Apache Spark’s machine learning (ML) pipelines provide a lot of power, but sometimes the tools you need for your specific problem aren’t available yet. This talk introduces Spark’s ML pipelines, and then looks at how to extend them with your own custom algorithms. By integrating your own data preparation and machine learning tools into Spark’s ML pipelines, you will be able to take advantage of useful meta-algorithms, like parameter searching and pipeline persistence (with a bit more work, of course).
Even if you don’t have your own machine learning algorithms that you want to implement, this session will give you an inside look at how the ML APIs are built. It will also help you make even more awesome ML pipelines and customize Spark models for your needs. And if you don’t want to extend Spark ML pipelines with custom algorithms, you’ll still benefit by developing a stronger background for future Spark ML projects.
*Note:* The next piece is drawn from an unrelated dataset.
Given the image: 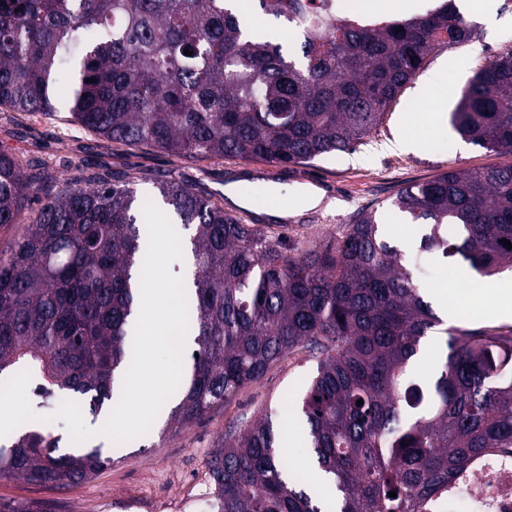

The examples in this talk will be presented in Scala, but any non-standard syntax will be explained.
Session hashtag: #SFml2
Seth Hendrickson is a top Apache Spark contributor. He implemented multinomial logistic regression with elastic-net regularization in Spark's ML library and has contributed several other performance improvements to linear models in Spark. He has also made extensive contributions to Spark ML decision trees and ensemble algorithms. Prior to joining IBM, Seth was an electrical engineer working on signal processing and IOT. He earned his M.S. in electrical engineering from Georgia Institute of Technology.